Material provided -
********

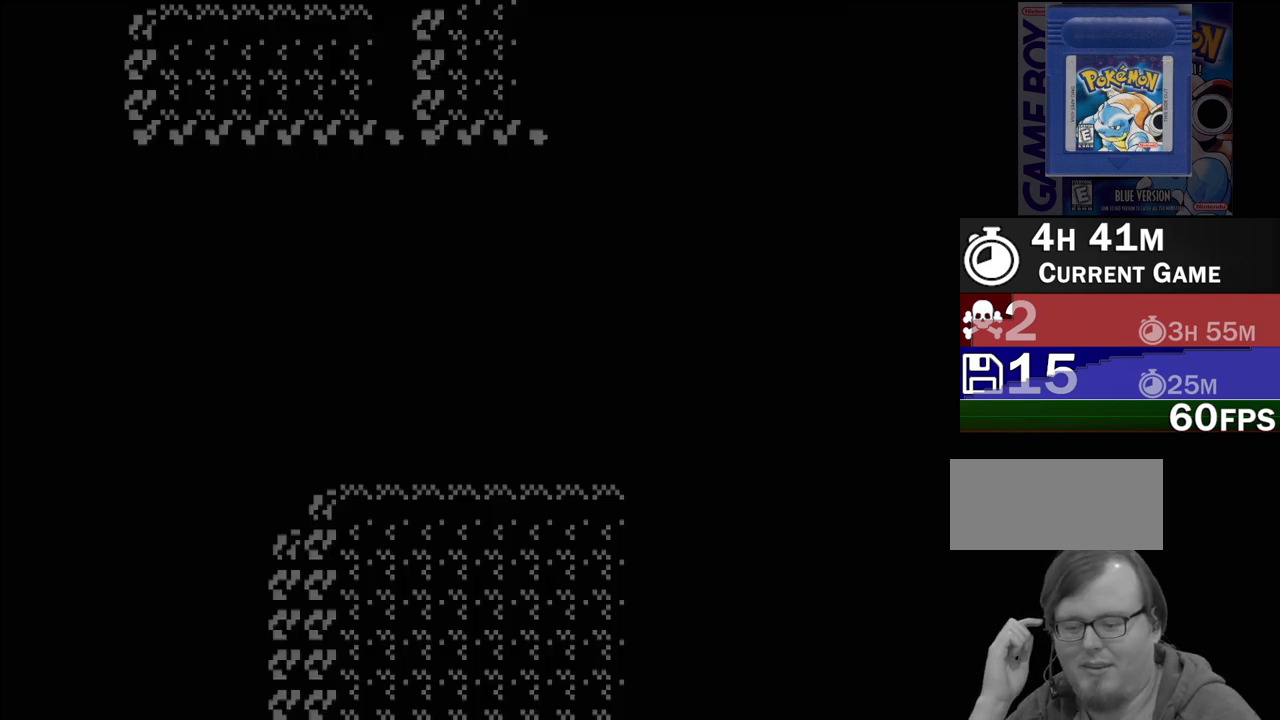
{"buttons": [], "events": []}
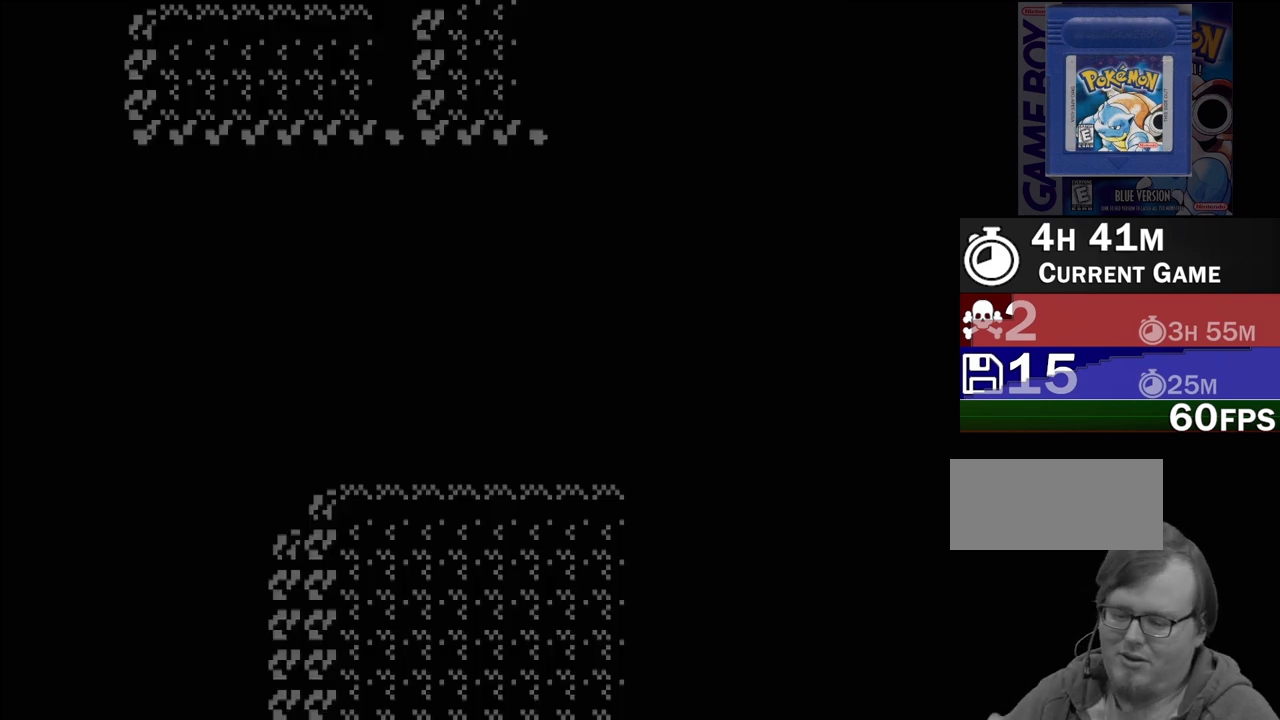
{"buttons": [], "events": []}
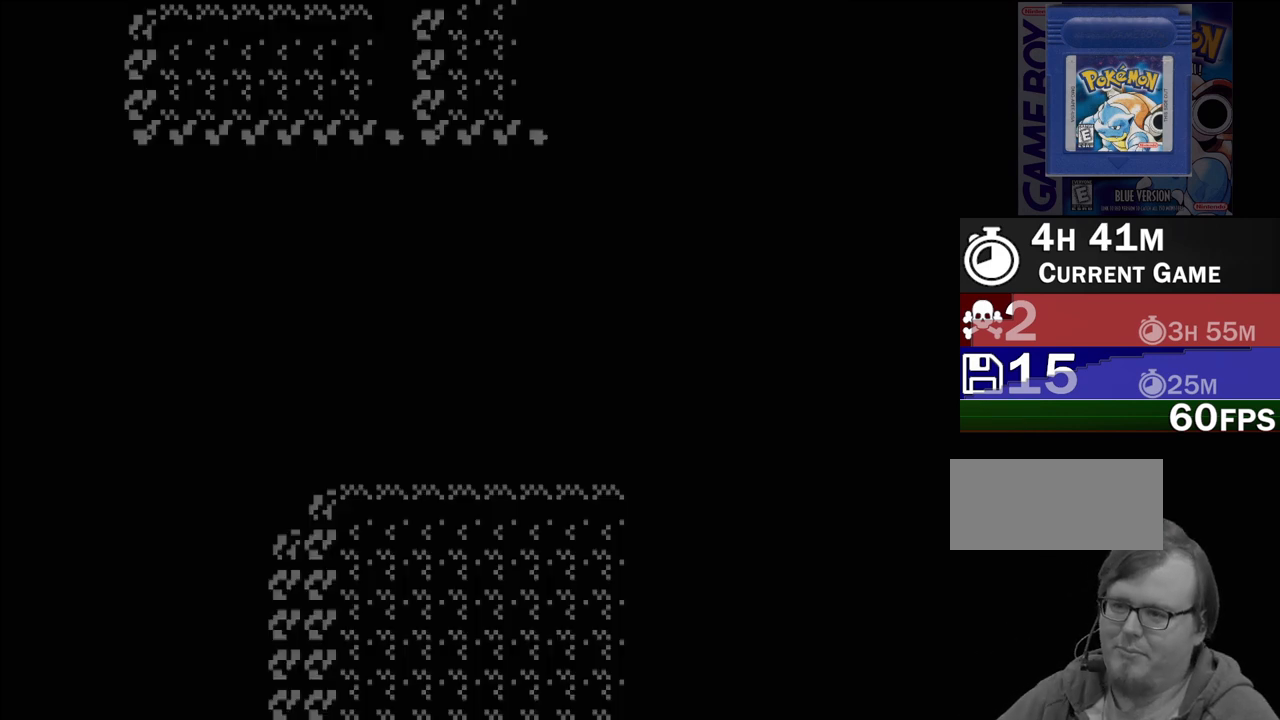
{"buttons": ["DPAD_LEFT"], "events": [[233, "DPAD_LEFT", "down"], [300, "DPAD_LEFT", "up"], [483, "DPAD_LEFT", "down"]]}
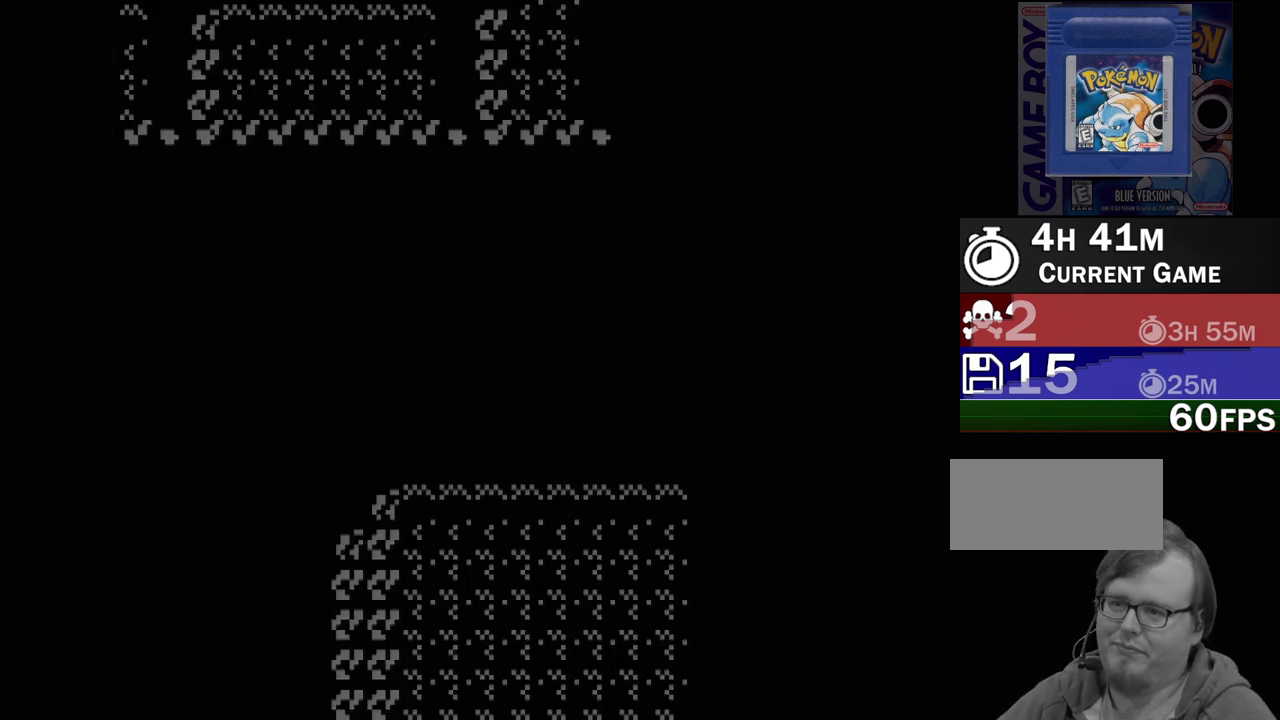
{"buttons": ["DPAD_LEFT"], "events": []}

********

Your objective - Only the pictures are to be dropped; all other material above must be repeated exactly.

Answer to this exercise -
{"buttons": [], "events": []}
{"buttons": [], "events": []}
{"buttons": ["DPAD_LEFT"], "events": [[233, "DPAD_LEFT", "down"], [300, "DPAD_LEFT", "up"], [483, "DPAD_LEFT", "down"]]}
{"buttons": ["DPAD_LEFT"], "events": []}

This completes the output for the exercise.